- **What this task involves**
Can you change "scientific name" to "binomial name" in the rows from the line with "order: Anura" up to and including the line with "common name: Panther toad", keeping everything else the same, and return only those lines?

== Data shown

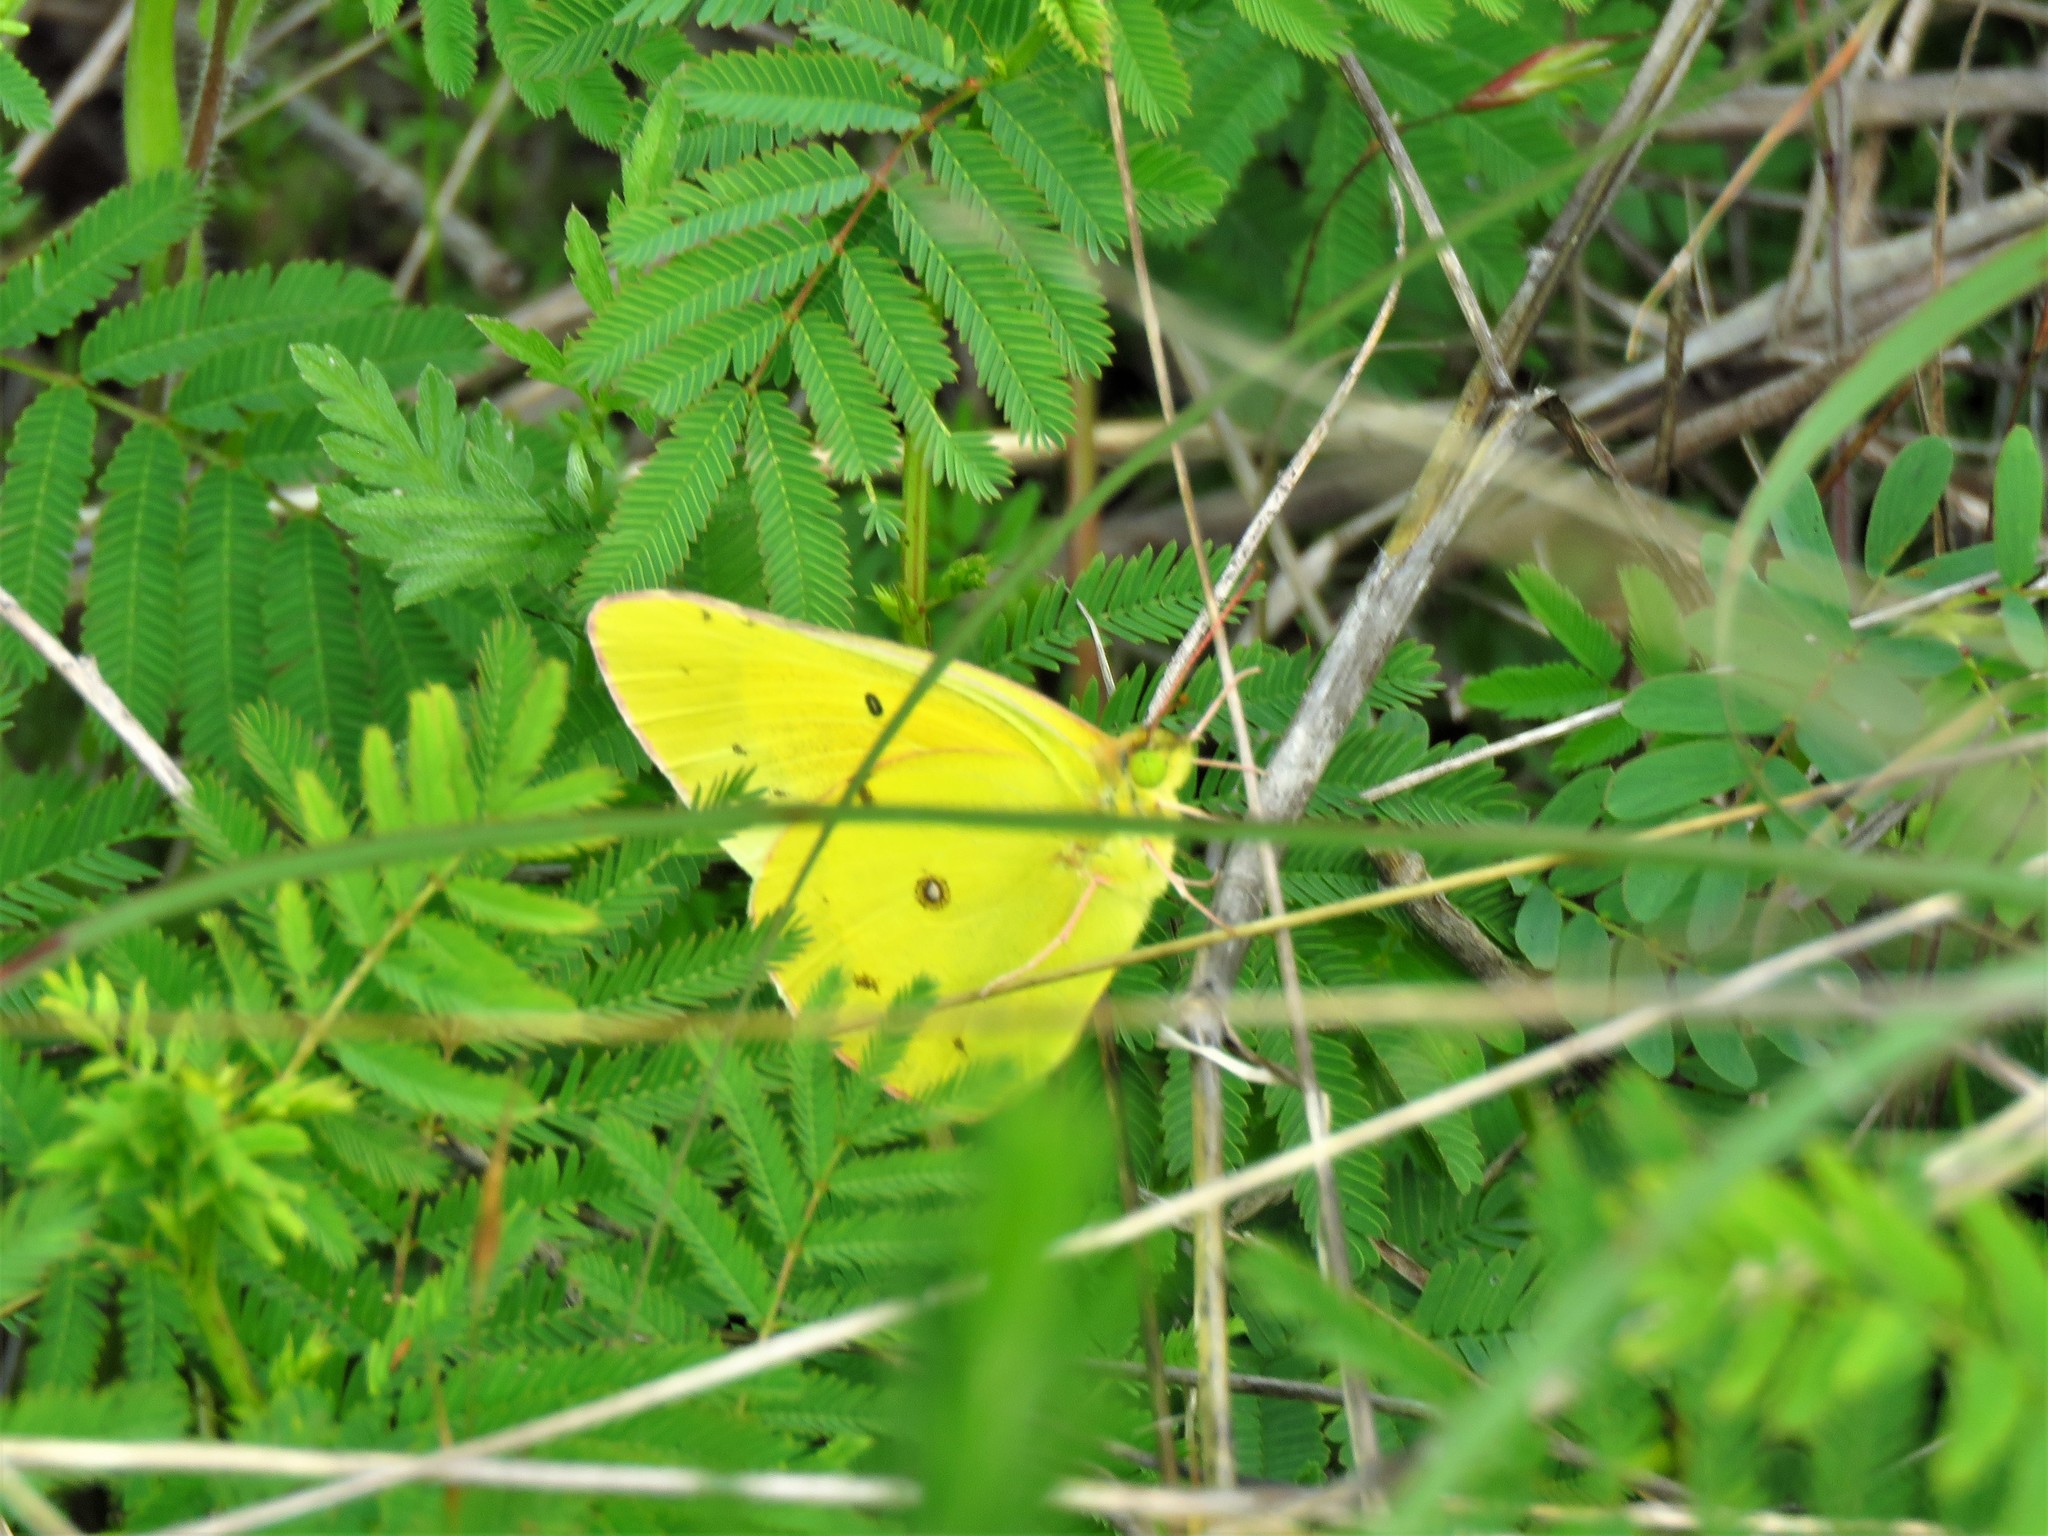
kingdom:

====
== Data shown

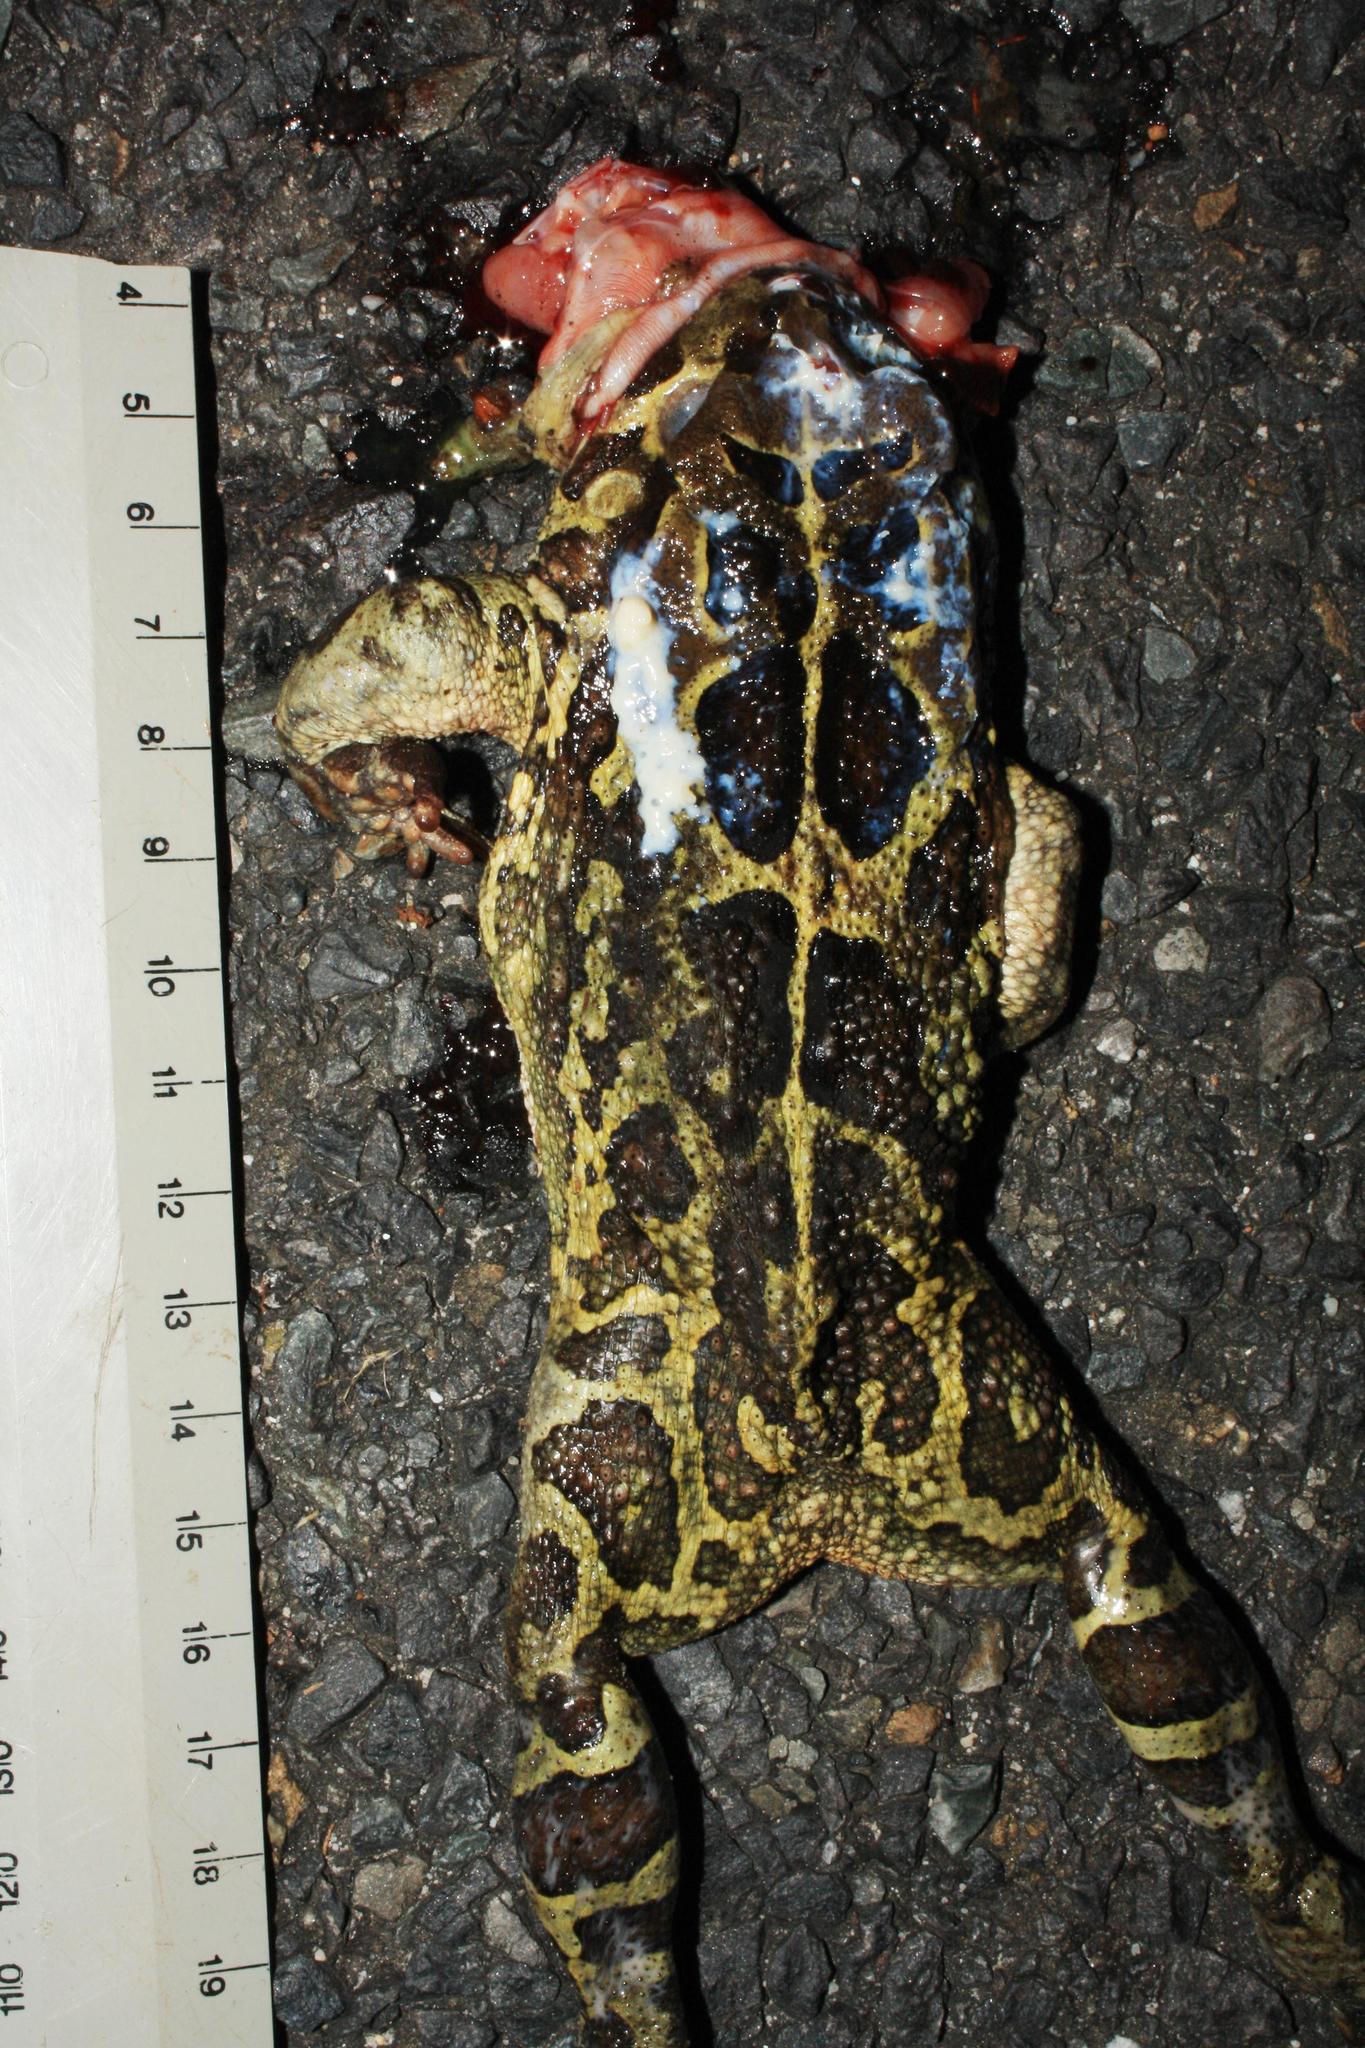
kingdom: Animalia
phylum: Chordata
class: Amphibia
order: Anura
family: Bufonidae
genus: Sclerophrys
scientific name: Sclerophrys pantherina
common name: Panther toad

====

- **Final result**
order: Anura
family: Bufonidae
genus: Sclerophrys
binomial name: Sclerophrys pantherina
common name: Panther toad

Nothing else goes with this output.